▶ [PROBLEM TO WORK ON]: Give back exactly the lines of the data below, starting with the line that has "M284 991H316L323 1003V1013H357L364" and going on through the line that has "M211 912 245".

━━━━━━━━

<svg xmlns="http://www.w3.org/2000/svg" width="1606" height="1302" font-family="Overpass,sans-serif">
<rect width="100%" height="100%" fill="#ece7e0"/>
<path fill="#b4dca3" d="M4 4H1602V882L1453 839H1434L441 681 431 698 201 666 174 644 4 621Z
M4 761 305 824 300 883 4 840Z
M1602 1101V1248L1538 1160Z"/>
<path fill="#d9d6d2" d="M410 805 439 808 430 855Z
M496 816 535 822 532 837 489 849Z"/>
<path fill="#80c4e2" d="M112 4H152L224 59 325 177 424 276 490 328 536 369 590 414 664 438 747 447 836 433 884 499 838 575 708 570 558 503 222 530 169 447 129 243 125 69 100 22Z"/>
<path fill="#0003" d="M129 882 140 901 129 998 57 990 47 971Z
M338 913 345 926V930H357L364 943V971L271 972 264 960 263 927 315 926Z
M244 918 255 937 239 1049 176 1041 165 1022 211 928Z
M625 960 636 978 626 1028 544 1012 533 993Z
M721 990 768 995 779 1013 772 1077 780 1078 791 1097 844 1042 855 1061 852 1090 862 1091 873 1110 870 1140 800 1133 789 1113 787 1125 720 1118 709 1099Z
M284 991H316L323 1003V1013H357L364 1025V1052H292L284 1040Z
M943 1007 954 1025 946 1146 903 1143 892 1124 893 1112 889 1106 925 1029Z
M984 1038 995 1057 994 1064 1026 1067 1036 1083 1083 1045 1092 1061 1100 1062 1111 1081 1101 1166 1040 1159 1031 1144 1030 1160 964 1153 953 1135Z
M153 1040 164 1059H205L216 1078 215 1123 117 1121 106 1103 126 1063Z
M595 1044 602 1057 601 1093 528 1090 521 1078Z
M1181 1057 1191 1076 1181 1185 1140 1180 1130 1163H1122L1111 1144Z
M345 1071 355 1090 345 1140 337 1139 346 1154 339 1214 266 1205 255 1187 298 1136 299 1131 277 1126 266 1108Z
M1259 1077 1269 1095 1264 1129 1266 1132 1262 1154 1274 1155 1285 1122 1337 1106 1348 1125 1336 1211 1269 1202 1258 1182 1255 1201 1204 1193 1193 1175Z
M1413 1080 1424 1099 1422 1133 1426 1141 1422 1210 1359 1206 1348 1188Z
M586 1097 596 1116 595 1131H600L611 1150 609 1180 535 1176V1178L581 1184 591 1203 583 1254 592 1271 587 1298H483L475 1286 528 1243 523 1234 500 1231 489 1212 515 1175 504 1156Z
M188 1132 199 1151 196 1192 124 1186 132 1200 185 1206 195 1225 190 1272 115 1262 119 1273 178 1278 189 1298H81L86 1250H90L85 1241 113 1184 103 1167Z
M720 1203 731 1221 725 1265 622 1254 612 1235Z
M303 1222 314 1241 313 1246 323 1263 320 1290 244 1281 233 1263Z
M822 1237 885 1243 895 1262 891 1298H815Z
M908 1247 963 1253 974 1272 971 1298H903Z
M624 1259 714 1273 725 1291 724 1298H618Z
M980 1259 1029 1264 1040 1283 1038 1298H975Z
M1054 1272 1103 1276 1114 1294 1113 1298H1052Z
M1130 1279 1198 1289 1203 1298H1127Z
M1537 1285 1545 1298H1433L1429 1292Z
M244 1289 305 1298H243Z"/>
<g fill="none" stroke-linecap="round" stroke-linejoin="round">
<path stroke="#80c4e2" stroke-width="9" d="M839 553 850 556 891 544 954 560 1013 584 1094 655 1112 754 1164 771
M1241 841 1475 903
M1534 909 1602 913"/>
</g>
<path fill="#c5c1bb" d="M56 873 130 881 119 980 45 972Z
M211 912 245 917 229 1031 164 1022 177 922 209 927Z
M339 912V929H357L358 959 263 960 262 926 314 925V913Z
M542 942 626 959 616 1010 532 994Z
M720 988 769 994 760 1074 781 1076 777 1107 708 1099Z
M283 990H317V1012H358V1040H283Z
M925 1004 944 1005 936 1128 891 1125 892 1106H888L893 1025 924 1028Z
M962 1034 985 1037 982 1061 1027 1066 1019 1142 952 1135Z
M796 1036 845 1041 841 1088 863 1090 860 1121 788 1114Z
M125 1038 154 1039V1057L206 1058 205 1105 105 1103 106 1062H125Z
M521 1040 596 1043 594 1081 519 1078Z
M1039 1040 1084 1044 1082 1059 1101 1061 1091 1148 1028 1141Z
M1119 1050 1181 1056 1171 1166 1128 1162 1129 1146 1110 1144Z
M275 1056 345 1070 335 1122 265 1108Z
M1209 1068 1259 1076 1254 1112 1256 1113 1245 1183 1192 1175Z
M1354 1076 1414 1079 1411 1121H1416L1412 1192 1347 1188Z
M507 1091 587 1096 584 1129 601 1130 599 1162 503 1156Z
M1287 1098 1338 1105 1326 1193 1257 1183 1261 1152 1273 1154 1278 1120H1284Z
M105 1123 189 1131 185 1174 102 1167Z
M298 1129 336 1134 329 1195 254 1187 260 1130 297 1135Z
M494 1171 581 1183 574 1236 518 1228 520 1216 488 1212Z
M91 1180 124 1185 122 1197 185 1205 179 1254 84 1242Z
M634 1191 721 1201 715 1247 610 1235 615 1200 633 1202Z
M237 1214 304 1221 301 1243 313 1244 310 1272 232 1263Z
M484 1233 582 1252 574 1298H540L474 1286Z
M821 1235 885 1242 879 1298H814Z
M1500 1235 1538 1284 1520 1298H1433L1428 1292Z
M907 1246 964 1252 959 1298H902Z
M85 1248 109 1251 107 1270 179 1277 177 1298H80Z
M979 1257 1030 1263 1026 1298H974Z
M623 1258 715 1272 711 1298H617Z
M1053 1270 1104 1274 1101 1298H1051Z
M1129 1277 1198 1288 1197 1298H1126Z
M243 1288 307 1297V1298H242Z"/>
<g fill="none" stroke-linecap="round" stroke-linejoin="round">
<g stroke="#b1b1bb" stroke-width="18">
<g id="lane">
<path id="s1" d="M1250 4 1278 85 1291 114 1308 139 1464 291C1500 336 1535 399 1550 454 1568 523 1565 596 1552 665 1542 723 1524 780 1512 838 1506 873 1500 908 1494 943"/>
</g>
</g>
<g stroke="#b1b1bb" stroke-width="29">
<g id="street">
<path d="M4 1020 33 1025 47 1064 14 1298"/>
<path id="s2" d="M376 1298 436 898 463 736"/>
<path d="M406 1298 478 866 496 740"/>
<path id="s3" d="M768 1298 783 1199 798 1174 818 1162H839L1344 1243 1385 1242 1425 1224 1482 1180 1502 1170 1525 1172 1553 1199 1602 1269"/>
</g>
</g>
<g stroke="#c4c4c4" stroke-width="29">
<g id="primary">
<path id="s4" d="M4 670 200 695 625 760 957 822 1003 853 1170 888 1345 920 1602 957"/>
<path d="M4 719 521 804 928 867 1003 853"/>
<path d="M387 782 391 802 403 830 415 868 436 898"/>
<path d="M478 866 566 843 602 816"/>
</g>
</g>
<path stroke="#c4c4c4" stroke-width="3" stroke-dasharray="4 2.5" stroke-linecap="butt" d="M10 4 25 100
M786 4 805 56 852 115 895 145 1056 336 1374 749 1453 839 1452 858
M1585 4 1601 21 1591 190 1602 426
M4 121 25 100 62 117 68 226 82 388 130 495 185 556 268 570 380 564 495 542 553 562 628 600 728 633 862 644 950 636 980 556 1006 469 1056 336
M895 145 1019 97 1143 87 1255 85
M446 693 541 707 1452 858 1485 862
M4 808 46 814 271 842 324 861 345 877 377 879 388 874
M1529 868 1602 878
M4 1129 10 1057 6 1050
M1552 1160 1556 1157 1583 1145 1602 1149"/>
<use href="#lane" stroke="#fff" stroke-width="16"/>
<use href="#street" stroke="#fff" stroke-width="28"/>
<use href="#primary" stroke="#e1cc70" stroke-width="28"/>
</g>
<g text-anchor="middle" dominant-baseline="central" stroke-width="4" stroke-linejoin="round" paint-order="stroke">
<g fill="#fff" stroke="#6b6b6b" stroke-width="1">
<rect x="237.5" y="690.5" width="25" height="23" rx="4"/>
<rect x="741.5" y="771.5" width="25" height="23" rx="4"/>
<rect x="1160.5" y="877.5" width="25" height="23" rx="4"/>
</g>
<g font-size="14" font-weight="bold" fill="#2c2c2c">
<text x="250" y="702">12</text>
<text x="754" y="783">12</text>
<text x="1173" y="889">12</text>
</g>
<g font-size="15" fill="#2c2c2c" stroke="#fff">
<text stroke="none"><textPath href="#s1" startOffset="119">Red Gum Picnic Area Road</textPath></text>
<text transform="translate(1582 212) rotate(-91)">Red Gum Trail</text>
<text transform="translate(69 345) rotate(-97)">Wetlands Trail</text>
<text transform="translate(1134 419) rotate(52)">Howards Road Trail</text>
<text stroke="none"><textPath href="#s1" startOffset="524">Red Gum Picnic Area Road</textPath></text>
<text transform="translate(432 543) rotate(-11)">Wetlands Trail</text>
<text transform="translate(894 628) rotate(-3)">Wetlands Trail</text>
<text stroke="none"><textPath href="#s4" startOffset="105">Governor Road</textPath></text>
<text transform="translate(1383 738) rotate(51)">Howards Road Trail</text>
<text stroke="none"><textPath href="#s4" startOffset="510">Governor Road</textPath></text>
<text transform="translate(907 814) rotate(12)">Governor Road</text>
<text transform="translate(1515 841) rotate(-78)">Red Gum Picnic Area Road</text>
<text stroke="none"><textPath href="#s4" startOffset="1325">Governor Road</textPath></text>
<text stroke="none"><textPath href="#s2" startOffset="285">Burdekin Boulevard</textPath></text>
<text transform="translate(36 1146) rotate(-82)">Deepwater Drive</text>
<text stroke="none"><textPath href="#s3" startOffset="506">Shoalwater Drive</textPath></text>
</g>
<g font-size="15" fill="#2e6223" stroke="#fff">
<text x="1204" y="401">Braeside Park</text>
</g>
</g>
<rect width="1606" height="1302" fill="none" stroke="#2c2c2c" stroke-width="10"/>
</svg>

━━━━━━━━

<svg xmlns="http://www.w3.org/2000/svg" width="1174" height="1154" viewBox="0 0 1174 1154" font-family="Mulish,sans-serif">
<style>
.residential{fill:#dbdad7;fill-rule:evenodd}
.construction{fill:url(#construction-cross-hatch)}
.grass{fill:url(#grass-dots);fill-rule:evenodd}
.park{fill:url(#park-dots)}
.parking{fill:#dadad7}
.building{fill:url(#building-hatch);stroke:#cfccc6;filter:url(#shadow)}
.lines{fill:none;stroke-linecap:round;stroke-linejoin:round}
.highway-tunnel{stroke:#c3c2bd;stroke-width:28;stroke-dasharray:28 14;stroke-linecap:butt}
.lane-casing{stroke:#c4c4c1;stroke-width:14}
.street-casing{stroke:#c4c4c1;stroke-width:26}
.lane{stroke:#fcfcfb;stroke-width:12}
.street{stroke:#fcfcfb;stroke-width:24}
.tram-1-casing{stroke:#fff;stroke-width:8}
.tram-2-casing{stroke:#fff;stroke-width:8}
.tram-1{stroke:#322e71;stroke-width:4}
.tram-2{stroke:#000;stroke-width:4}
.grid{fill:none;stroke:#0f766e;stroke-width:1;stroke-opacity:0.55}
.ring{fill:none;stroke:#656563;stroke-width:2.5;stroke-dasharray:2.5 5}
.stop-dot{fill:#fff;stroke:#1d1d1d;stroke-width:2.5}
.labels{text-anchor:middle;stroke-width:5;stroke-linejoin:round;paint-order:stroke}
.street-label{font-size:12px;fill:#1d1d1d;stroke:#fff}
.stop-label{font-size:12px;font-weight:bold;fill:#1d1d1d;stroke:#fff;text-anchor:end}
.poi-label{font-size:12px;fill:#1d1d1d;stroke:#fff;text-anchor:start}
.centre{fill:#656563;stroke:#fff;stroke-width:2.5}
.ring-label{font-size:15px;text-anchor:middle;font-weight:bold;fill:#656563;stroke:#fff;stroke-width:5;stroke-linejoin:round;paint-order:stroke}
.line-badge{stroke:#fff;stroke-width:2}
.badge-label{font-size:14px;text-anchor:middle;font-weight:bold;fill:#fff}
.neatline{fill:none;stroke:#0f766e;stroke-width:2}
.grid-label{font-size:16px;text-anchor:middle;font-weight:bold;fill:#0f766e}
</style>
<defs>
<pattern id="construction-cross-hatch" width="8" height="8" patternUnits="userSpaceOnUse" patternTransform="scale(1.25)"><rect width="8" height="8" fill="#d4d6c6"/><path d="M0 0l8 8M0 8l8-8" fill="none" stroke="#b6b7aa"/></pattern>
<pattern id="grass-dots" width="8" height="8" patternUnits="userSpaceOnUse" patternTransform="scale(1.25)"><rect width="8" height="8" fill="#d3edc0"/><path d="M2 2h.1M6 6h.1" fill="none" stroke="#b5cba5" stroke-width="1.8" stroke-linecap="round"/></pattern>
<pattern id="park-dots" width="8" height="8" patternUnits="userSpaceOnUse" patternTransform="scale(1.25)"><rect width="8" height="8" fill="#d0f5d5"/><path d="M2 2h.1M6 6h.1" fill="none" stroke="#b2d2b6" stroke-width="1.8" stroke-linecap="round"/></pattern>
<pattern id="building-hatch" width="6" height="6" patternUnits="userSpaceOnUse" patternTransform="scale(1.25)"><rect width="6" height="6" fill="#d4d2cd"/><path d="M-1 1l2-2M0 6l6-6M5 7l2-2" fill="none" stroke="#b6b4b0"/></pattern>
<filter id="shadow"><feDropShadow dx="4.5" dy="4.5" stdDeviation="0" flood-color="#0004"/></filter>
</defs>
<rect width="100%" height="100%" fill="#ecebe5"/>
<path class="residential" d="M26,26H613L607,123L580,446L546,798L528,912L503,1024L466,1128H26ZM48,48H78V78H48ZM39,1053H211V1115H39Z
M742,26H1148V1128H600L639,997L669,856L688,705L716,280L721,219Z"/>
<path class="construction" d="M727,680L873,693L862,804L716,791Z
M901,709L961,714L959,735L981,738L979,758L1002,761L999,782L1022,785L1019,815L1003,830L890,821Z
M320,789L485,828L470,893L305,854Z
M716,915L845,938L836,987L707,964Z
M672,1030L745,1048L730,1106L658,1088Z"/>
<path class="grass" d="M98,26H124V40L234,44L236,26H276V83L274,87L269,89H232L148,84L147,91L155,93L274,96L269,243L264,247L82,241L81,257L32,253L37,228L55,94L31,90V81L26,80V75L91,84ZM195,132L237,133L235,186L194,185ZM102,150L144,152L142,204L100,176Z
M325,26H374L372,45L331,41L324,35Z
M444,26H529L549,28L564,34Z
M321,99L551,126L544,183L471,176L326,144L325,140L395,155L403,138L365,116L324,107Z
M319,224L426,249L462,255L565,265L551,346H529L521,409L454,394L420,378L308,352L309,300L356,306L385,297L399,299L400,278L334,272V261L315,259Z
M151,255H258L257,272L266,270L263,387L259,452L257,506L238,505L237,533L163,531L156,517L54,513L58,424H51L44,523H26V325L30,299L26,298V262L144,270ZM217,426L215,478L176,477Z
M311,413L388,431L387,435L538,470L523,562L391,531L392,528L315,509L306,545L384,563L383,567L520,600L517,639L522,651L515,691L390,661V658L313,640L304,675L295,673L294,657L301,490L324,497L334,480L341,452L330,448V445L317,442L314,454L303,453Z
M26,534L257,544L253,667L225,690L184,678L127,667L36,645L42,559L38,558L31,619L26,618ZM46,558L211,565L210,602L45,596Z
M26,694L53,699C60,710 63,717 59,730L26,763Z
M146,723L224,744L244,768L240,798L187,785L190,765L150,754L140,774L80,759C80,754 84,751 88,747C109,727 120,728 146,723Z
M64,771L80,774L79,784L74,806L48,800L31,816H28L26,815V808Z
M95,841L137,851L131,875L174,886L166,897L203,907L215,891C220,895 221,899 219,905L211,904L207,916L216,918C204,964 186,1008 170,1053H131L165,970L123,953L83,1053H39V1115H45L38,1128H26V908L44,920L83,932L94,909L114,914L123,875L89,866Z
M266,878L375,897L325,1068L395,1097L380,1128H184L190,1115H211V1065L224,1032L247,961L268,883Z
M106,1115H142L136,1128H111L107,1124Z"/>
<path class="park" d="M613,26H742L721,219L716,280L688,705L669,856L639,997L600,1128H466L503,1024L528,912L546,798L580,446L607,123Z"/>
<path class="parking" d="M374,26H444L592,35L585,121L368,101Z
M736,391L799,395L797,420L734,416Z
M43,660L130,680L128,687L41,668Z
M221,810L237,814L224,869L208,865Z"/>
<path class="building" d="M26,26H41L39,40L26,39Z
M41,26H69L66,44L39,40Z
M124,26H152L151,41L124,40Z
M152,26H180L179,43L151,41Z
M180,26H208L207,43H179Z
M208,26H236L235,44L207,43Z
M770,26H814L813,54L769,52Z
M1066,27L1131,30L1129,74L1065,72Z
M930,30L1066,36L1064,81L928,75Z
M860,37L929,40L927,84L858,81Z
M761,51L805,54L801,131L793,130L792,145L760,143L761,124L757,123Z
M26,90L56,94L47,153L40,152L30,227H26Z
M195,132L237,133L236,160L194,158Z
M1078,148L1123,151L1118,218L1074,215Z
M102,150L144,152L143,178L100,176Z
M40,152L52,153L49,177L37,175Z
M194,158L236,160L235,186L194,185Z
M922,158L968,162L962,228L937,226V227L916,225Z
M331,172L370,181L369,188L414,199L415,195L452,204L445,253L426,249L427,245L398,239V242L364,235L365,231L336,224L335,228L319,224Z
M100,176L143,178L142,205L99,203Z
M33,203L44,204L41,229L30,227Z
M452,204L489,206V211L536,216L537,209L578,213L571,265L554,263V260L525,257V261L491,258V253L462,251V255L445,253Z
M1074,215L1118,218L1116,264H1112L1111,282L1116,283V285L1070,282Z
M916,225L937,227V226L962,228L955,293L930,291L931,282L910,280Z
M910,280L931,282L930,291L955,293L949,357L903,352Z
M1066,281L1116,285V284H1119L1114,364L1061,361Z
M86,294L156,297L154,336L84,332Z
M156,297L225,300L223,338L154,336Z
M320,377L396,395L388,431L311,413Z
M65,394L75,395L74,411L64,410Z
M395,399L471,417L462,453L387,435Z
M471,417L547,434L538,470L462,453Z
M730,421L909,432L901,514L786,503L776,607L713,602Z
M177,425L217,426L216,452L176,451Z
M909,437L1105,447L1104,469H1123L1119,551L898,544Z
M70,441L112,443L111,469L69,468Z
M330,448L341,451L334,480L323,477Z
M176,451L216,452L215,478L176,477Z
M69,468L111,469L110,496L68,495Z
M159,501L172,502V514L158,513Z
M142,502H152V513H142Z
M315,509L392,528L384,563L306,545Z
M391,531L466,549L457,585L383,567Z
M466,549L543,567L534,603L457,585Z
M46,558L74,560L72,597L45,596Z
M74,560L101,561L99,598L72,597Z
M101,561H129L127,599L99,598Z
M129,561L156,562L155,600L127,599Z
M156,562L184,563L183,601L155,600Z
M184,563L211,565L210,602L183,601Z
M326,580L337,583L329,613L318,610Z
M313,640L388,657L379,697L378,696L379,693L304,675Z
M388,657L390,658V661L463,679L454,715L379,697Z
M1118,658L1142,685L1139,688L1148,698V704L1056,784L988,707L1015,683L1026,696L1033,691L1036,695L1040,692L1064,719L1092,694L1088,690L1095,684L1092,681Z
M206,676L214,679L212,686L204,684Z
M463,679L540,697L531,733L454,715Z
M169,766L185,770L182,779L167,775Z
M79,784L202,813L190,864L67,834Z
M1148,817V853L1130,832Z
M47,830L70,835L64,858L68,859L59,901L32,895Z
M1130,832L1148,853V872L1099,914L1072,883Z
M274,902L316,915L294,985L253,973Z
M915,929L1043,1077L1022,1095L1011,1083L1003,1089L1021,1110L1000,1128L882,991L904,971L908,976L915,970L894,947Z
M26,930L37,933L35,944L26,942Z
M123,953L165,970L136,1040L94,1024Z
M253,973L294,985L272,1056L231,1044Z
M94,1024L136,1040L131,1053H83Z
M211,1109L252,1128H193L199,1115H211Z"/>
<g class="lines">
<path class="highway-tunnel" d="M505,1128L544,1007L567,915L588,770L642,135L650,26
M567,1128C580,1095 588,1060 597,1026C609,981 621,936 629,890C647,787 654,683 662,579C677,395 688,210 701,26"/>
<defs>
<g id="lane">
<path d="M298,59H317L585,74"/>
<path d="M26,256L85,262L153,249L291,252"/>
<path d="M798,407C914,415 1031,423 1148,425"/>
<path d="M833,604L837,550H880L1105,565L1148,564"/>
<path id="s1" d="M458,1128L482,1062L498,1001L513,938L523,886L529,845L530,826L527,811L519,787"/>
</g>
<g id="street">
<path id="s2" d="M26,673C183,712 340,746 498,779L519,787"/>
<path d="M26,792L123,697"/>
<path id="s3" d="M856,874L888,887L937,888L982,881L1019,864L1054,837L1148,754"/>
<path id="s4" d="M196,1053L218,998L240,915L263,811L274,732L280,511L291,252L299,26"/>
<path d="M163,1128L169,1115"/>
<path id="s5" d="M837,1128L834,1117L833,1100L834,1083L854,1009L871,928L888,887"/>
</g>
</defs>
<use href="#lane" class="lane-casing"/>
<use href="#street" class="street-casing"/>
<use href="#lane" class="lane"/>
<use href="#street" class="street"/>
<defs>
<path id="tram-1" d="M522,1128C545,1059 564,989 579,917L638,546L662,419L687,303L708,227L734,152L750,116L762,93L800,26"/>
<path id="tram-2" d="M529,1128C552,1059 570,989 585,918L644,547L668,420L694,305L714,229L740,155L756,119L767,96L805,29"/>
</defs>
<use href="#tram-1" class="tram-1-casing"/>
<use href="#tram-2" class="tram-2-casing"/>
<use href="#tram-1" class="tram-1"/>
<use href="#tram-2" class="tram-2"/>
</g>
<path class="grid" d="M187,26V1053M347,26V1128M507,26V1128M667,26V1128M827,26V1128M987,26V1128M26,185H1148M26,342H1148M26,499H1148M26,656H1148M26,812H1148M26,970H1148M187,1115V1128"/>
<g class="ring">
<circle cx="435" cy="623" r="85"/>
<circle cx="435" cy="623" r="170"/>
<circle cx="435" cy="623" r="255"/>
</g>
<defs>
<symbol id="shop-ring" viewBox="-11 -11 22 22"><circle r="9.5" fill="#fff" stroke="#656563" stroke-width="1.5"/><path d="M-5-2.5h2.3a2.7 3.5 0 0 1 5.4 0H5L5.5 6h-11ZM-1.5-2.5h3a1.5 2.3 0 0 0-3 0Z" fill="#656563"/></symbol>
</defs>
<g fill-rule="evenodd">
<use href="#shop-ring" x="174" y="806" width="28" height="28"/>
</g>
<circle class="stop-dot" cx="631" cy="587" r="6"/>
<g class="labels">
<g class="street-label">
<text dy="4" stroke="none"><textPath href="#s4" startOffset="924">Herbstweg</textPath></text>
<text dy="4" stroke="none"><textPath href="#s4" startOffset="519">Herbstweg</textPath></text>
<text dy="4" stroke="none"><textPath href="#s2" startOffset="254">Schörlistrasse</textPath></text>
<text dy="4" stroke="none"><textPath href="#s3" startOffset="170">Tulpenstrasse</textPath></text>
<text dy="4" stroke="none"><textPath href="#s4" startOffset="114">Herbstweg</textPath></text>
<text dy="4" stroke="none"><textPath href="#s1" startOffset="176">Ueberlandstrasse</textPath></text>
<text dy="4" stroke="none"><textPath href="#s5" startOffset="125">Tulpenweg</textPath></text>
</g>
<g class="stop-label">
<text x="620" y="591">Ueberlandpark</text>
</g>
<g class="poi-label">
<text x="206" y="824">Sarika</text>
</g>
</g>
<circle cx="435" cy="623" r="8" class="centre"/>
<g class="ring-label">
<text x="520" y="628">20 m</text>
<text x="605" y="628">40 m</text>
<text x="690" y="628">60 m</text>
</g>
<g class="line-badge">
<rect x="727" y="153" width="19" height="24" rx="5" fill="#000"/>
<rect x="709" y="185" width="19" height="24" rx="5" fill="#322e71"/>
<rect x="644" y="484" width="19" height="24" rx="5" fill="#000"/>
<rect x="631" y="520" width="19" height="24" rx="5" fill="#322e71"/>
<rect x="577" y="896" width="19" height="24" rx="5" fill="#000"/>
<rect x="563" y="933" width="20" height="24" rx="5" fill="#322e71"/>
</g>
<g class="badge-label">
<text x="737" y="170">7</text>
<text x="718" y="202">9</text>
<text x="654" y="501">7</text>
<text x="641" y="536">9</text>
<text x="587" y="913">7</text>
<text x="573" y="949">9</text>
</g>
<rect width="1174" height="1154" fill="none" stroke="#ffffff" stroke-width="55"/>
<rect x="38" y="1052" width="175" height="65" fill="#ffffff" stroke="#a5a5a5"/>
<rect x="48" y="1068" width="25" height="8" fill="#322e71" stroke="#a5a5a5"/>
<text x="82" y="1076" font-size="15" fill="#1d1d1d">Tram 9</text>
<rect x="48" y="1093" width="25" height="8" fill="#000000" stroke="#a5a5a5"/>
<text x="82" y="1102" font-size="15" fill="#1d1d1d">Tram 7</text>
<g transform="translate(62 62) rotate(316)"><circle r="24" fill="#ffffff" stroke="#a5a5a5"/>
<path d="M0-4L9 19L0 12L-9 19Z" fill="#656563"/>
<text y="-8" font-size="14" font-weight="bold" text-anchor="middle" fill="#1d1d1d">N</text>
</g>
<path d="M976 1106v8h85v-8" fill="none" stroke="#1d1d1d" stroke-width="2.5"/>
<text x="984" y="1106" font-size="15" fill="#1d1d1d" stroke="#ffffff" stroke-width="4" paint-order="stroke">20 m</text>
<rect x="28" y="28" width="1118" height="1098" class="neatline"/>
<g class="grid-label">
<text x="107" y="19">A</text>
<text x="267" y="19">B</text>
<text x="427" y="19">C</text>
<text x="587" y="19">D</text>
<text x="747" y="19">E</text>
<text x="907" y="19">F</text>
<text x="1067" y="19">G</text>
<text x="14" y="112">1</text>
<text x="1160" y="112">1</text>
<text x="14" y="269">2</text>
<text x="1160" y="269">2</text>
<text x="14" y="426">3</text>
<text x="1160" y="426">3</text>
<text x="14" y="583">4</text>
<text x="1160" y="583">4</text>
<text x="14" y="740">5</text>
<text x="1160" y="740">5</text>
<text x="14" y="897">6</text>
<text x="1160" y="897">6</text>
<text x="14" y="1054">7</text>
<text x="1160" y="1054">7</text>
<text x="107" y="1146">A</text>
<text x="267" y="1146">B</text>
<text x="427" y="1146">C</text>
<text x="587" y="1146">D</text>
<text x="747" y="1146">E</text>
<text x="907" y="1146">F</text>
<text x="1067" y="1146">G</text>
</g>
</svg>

━━━━━━━━

▶ [ANSWER TO THIS EXERCISE]:
M284 991H316L323 1003V1013H357L364 1025V1052H292L284 1040Z
M943 1007 954 1025 946 1146 903 1143 892 1124 893 1112 889 1106 925 1029Z
M984 1038 995 1057 994 1064 1026 1067 1036 1083 1083 1045 1092 1061 1100 1062 1111 1081 1101 1166 1040 1159 1031 1144 1030 1160 964 1153 953 1135Z
M153 1040 164 1059H205L216 1078 215 1123 117 1121 106 1103 126 1063Z
M595 1044 602 1057 601 1093 528 1090 521 1078Z
M1181 1057 1191 1076 1181 1185 1140 1180 1130 1163H1122L1111 1144Z
M345 1071 355 1090 345 1140 337 1139 346 1154 339 1214 266 1205 255 1187 298 1136 299 1131 277 1126 266 1108Z
M1259 1077 1269 1095 1264 1129 1266 1132 1262 1154 1274 1155 1285 1122 1337 1106 1348 1125 1336 1211 1269 1202 1258 1182 1255 1201 1204 1193 1193 1175Z
M1413 1080 1424 1099 1422 1133 1426 1141 1422 1210 1359 1206 1348 1188Z
M586 1097 596 1116 595 1131H600L611 1150 609 1180 535 1176V1178L581 1184 591 1203 583 1254 592 1271 587 1298H483L475 1286 528 1243 523 1234 500 1231 489 1212 515 1175 504 1156Z
M188 1132 199 1151 196 1192 124 1186 132 1200 185 1206 195 1225 190 1272 115 1262 119 1273 178 1278 189 1298H81L86 1250H90L85 1241 113 1184 103 1167Z
M720 1203 731 1221 725 1265 622 1254 612 1235Z
M303 1222 314 1241 313 1246 323 1263 320 1290 244 1281 233 1263Z
M822 1237 885 1243 895 1262 891 1298H815Z
M908 1247 963 1253 974 1272 971 1298H903Z
M624 1259 714 1273 725 1291 724 1298H618Z
M980 1259 1029 1264 1040 1283 1038 1298H975Z
M1054 1272 1103 1276 1114 1294 1113 1298H1052Z
M1130 1279 1198 1289 1203 1298H1127Z
M1537 1285 1545 1298H1433L1429 1292Z
M244 1289 305 1298H243Z"/>
<g fill="none" stroke-linecap="round" stroke-linejoin="round">
<path stroke="#80c4e2" stroke-width="9" d="M839 553 850 556 891 544 954 560 1013 584 1094 655 1112 754 1164 771
M1241 841 1475 903
M1534 909 1602 913"/>
</g>
<path fill="#c5c1bb" d="M56 873 130 881 119 980 45 972Z
M211 912 245 917 229 1031 164 1022 177 922 209 927Z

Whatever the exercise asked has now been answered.